One strand of DNA holds the information that codes for various genes; this strand is often called the template
strand or antisense strand (containing anticodons). The other, and complementary, strand is called the coding
strand or sense strand (containing codons). Since mRNA is made from the template strand, it has the same
information as the coding strand. The table above refers to triplet nucleotide codons along the sequence of the
coding or sense strand of DNA as it runs 5' -> 3'; the code for the mRNA would be identical but for the fact
that RNA contains U (uridine) rather than T.
An example of two complementary strands of DNA would be:
(5' -> 3') ATGGAATTCTCGCTC
(Coding, sense strand)
(3' <- 5') TACCTTAAGAGCGAG (Template, antisense strand)
(5' -> 3') AUGGAAUUCUCGCUC
(mRNA made from Template strand)
Since amino acid residues of proteins are specified as triplet codons, the protein sequence made from the
above example would be Met-Glu-Phe-Ser-Leu... (MEFSL...).
Practically, codons are "decoded" by transfer RNAs (tRNA) which interact with a ribosome-bound messenger
RNA (mRNA) containing the coding sequence.

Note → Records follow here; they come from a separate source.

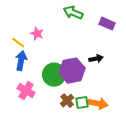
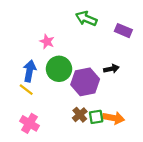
yellow line: (18, 43) -> (26, 90), moved
green circle: (54, 75) -> (59, 69), moved
pink cross: (26, 91) -> (29, 123), moved

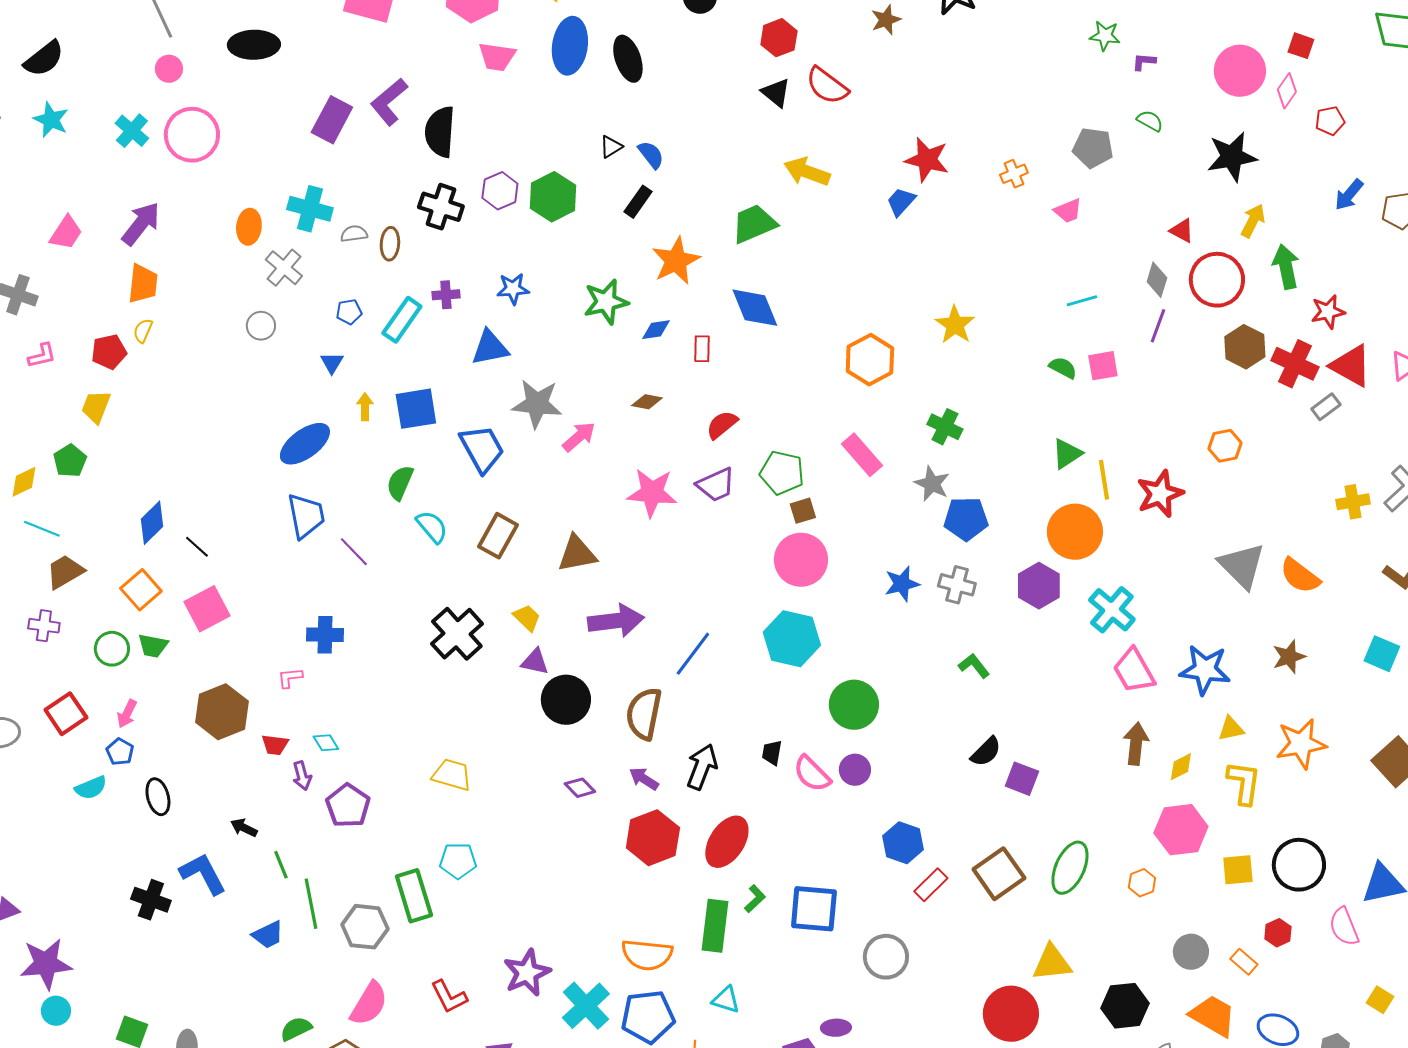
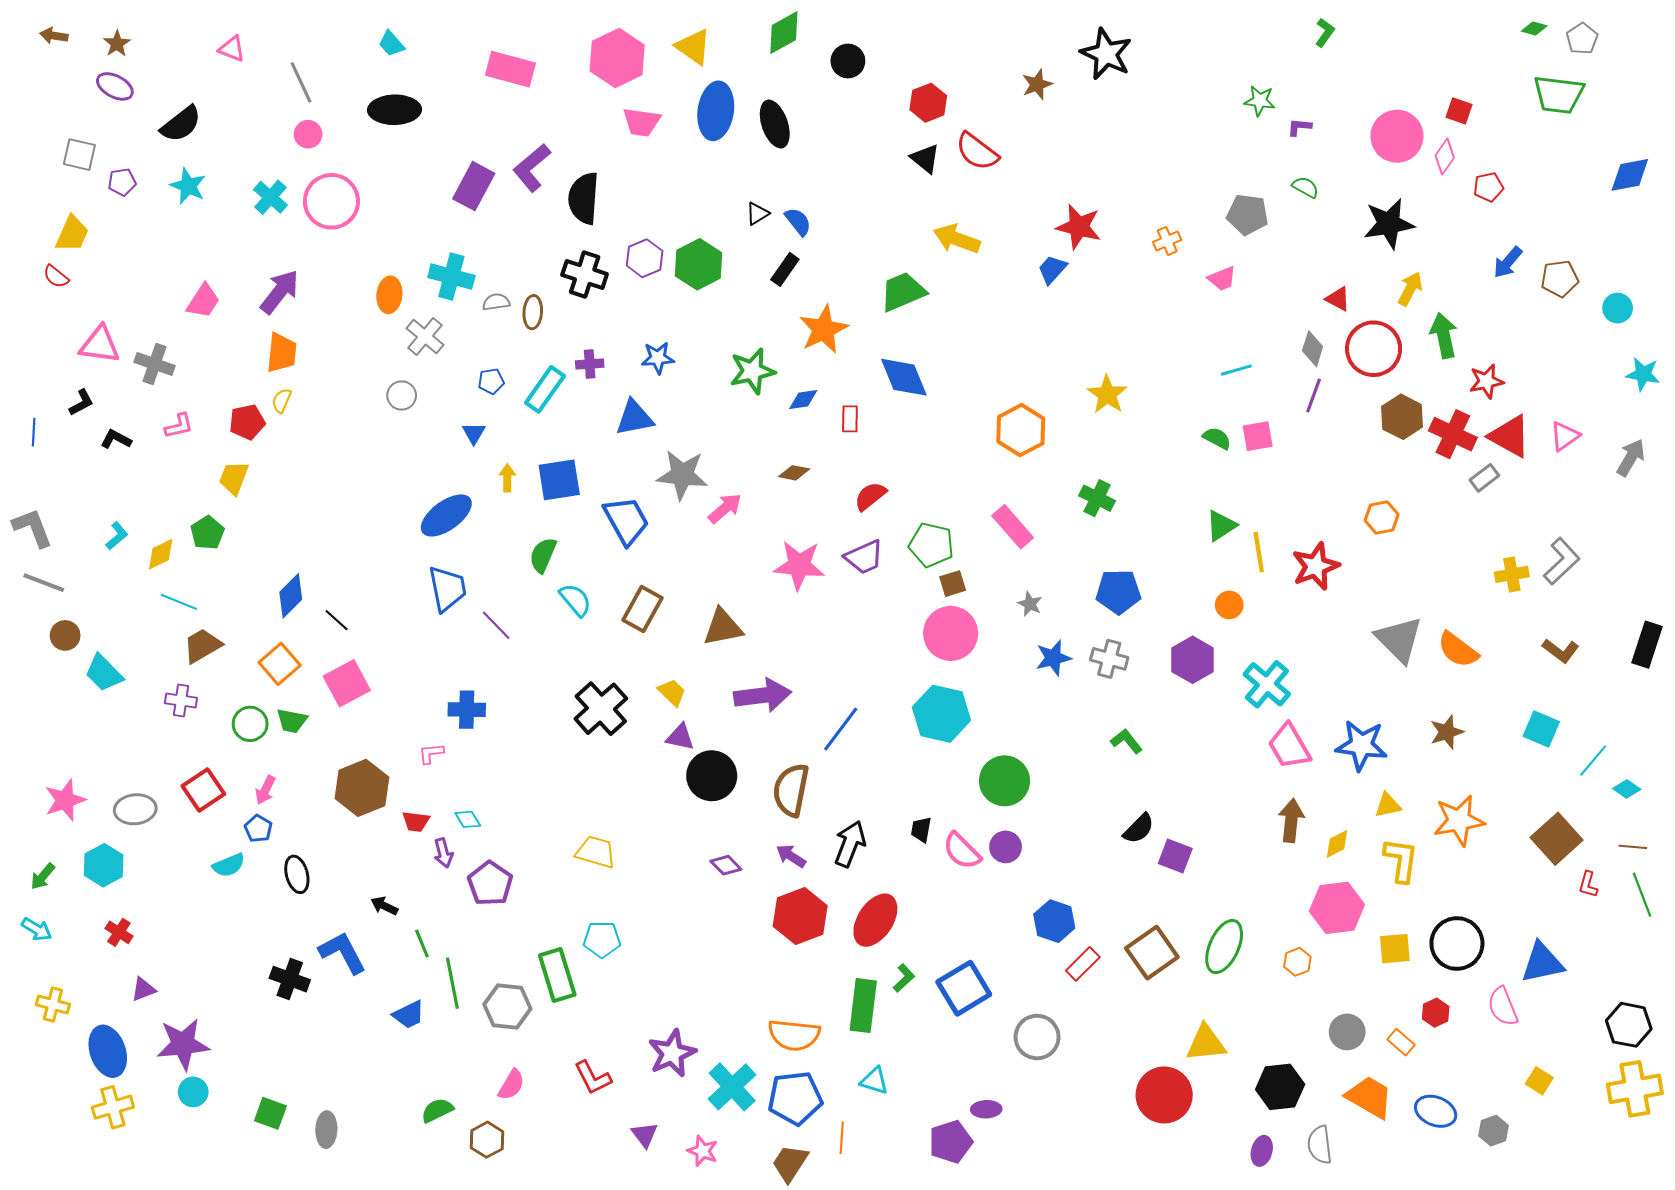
gray star: (932, 484) -> (1030, 604), moved, size x0.7
orange circle: (1075, 532) -> (1229, 605), size x0.5
blue square: (814, 909) -> (964, 988), turned -36
pink semicircle: (369, 1004) -> (511, 1085), size x0.7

There are 64 different tRNAs, each of which has an anticodon
loop (used to recognize codons in the mRNA). 61 of these have a bound amino acyl residue; the appropriate
"charged" tRNA binds to the respective next codon in the mRNA and the ribosome catalyzes the transfer of
the amino acid from the tRNA to the growing (nascent) protein/polypeptide chain. The remaining 3 codons are
used for "punctuation"; that is, they signal the termination (the end) of the growing polypeptide chain.
Lastly, the Genetic Code in the table above has also been called "The Universal Genetic Code". It is known as
"universal", because it is used by all known organisms as a code for DNA, mRNA, and tRNA. The
universality of the genetic code encompases animals (including humans), plants, fungi, archaea, bacteria, and
viruses. However, all rules have their exceptions, and such is the case with the Genetic Code; small variations
in the code exist in mitochondria and certain microbes. Nonetheless, it should be emphasized that these
variances represent only a small fraction of known cases, and that the Genetic Code applies quite broadly,
certainly to all known nuclear genes.